Disney-RIL merger: IPL advertisers to lose bargaining chip?

Negotiating for IPL ad rates is likely to be challenging as the merged entity is at an elevated position in terms of sports programming, share marketers

by Kanchan Srivastava
Published - March 01, 2024
3 minutes To Read
Disney-RIL merger: IPL advertisers to lose bargaining chip?

The consolidation of Walt Disney's Indian media business with Reliance Industries' Viacom18 is poised to have a significant impact on the bargaining power of advertisers, say industry experts.

The Disney-Viacom merger will give rise to a formidable entity worth Rs 70,000 crore, boasting over 70 TV channels from Star India and 38 from Viacom18 in eight languages. This is in addition to the two major OTT platforms - Jio Cinema and Hotstar - and two film studios owned by each conglomerate.

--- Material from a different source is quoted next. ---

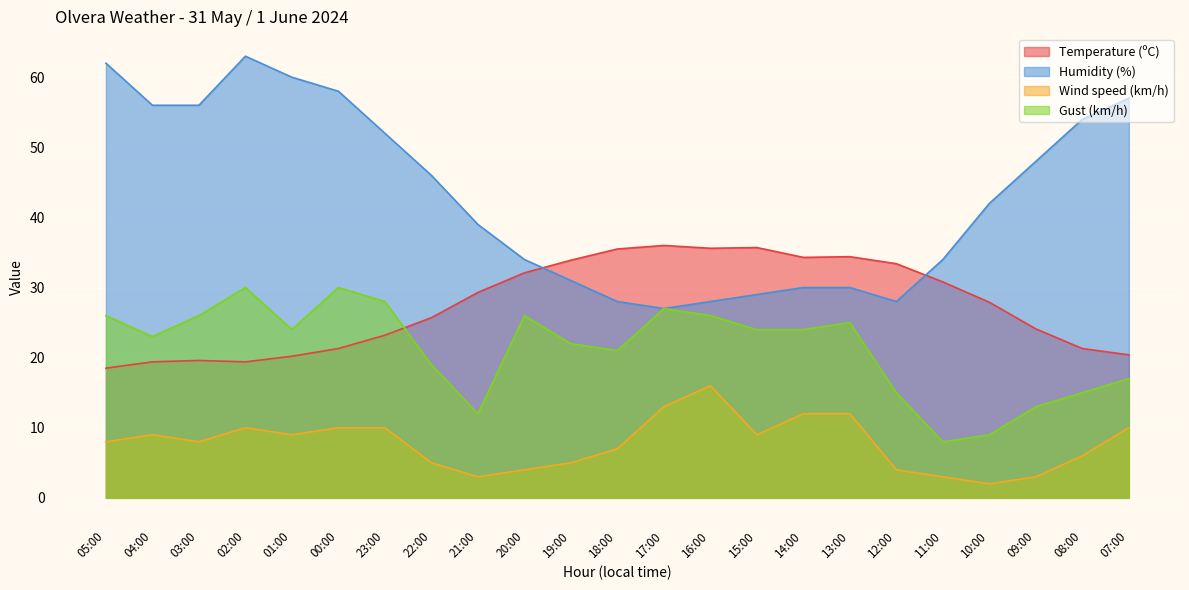

Does the chart display data point markers on the line(s)?

No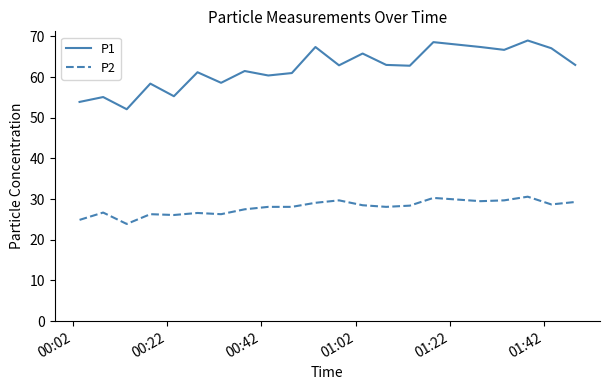

True or false: P2 and P1 intersect in this chart.

False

"The merger may hurt advertisers as the merged entity's negotiating power will be elevated, particularly in sports programming," stated a Chief Marketing Officer of a leading FMCG company.

The first event to deal with this possible impact will be the Indian Premier League 2024 (IPL), set to begin in less than three weeks on March 22.  

In 2023, when Star India and Viacom18 competed vigorously for advertisers' attention, advertisers secured favourable rates for their campaigns on both TV and OTT platforms. However, such advantages may dwindle in the foreseeable future, opine marketers. 

"We may encounter challenges negotiating ad rates for IPL matches. Additionally, ad space purchasing may become platform-agnostic as we will invest in whichever offers more competitive pricing," remarked another CMO, speaking on condition of anonymity.

Disney and Jio currently dominate an estimated 75-80% of the Indian sports market across linear TV and digital platforms, collectively amassing nearly Rs 4,700 crore in advertising revenue during IPL 2023, as per findings from market research and analysis firm Redseer Strategy Consultants.

"This dominance, particularly in cricket, positions them to capture a significant portion of the overall advertising market, demonstrating robust growth in an industry where sports serves as a key driver of viewership on both linear TV and digital platforms," noted Karan Taurani, Senior Vice-President at Elara Capital.

Taurani, however, emphasized that the monopoly in sports properties may eventually result in higher ad revenues for the merged entity. 

Industry experts state that while last year's IPL ad sales focused on the dichotomy between TV and Digital due to the unique circumstance of broadcast and streaming rights being held by separate entities for the first time, this year's narrative revolves around a more integrated approach of TV and digital. 

They note a shift in market sentiment towards positivity, with brands recognising the importance of investing in both digital and TV advertising, without sacrificing one for the other.

In a recent interview to e4m, Ashwin Padmanabhan, President - Investments, Trading and Partnerships, GroupM – India, had said, “I see 2024 will be a growth year for IPL which will contribute to the overall AdEx growth.”